I keep notes in my diary about how I’m going to coordinate my coup
steganographic deliberation about deceptive alignment is scarier
my notes are encrypted
fully-internal deliberation about deceptive alignment is probably scarier still, because probably harder to catch?
like, it’s all in my brain
I think another thing people are often arguing about without making it clear is how ‘net internal’ the relevant deliberation/situational-awareness can/will be (and in what ways they might be externalised)! For me, this is a really important factor (because it affects how and how easily we can detect such things), but it’s basically orthogonal to the discussion about deception and deceptive alignment.[1]
More tentatively, I think net-internal deliberation in LLM-like architectures is somewhat plausible—though we don’t have mechanistic understanding, we have evidence of outputs of sims/characters producing deliberation-like outputs without (much or any) intermediate chains of thought. So either there’s not-very-general pattern-matching in there which gives rise to that, or there’s some more general fragments of net-internal deliberation. Other AI systems very obviously have internal deliberation, but these might end up moot depending on what paths to AGI will/should be taken.
ETA I don’t mean to suggest net-internal vs externalised is independent from discussions about deceptive alignment.
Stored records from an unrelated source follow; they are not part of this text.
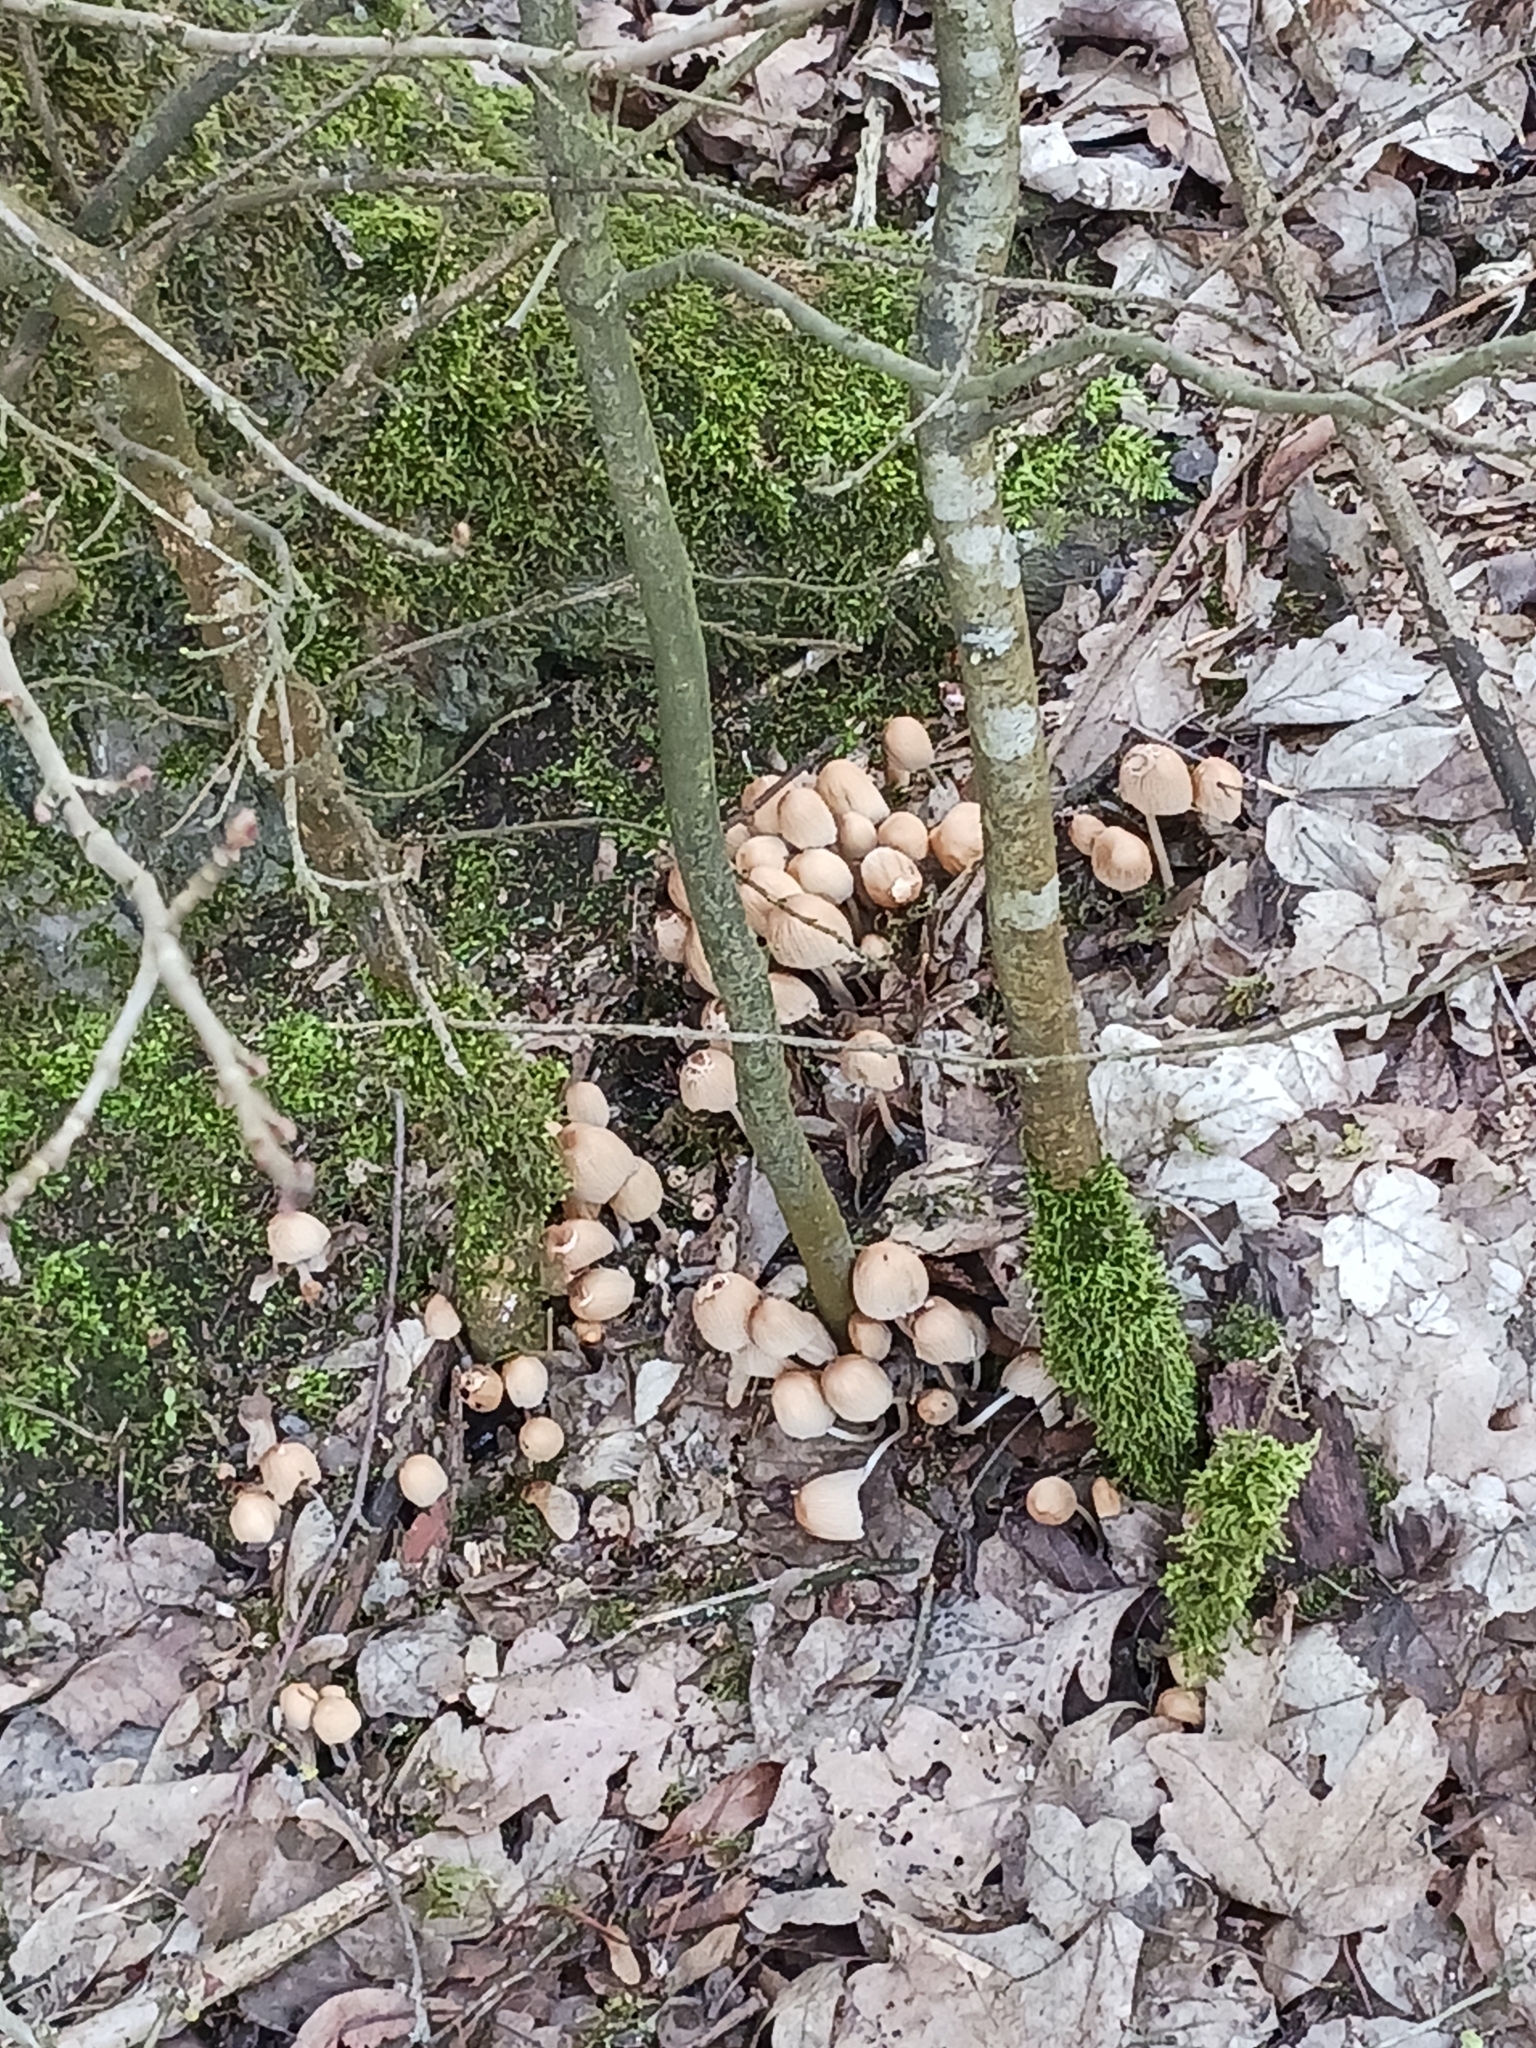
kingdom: Fungi
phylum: Basidiomycota
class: Agaricomycetes
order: Agaricales
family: Psathyrellaceae
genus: Coprinellus
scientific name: Coprinellus
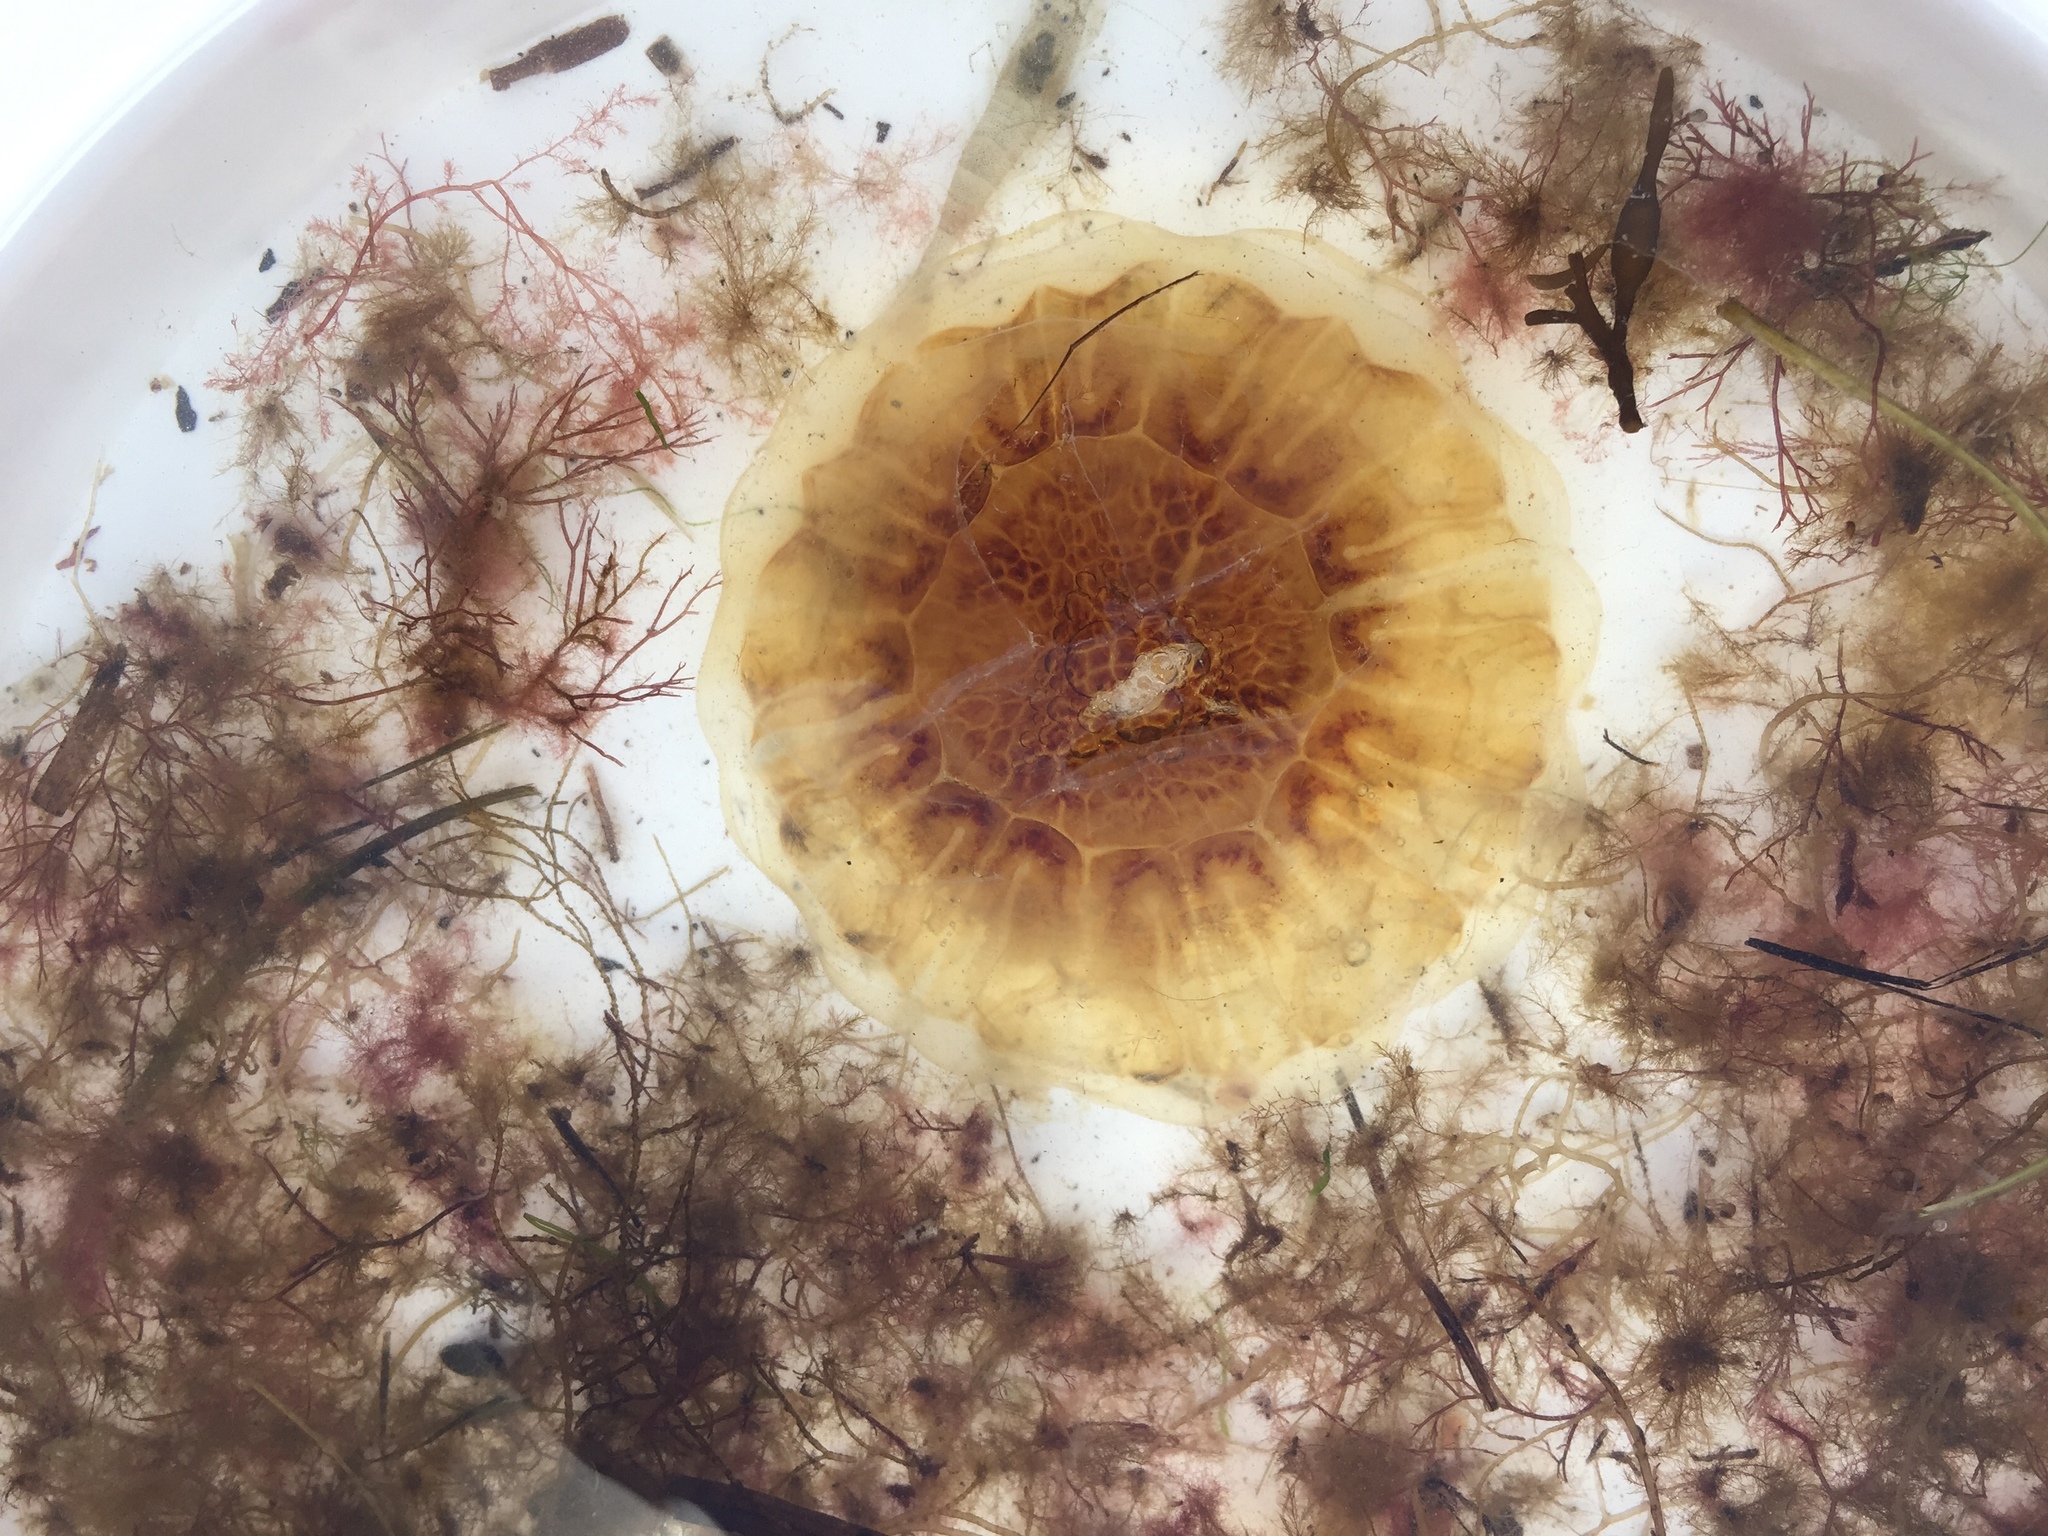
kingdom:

They move together, for sure, especially when discussing where to prioritise research. But they’re different factors.
What does “net internal” mean?
I mean the deliberation happens in a neural network. Maybe you thought I meant ‘net’ as in ‘after taking into account all contributions’? I should say ‘NN-internal’ instead, probably.
I think the broader use is sensible—e.g. to include post-training.
However, I’m not sure how narrow you’d want [training hacking] to be.
Do you want to call it training only if NN internals get updated by default? Or just that it’s training hacking if it occurs during the period we consider training? (otherwise, [deceptive alignment of a …selection… process that could be ongoing], seems to cover all deceptive alignment—potential deletion/adjustment being a selection process).
Fine if there’s no bright line—I’d just be curious to know your criteria.
I’d probably be more specific and say ‘gradient hacking’ or ‘update hacking’ for deception of a training process which updates NN internals.
I see what you’re saying with a deployment scenario being often implicitly a selection scenario (should we run the thing more/less or turn it off?) in practice. So deceptive alignment at deploy-time could be a means of training (selection) hacking.
More centrally, ‘training hacking’ might refer to a situation with denser oversight and explicit updating/gating.
Deceptive alignment during this period is just one way of training hacking (could alternatively hack exploration, cyber crack and literally hack oversight/updating, …). I didn’t make that clear in my original comment and now I think there’s arguably a missing term for ‘deceptive alignment for training hacking’ but maybe that’s fine.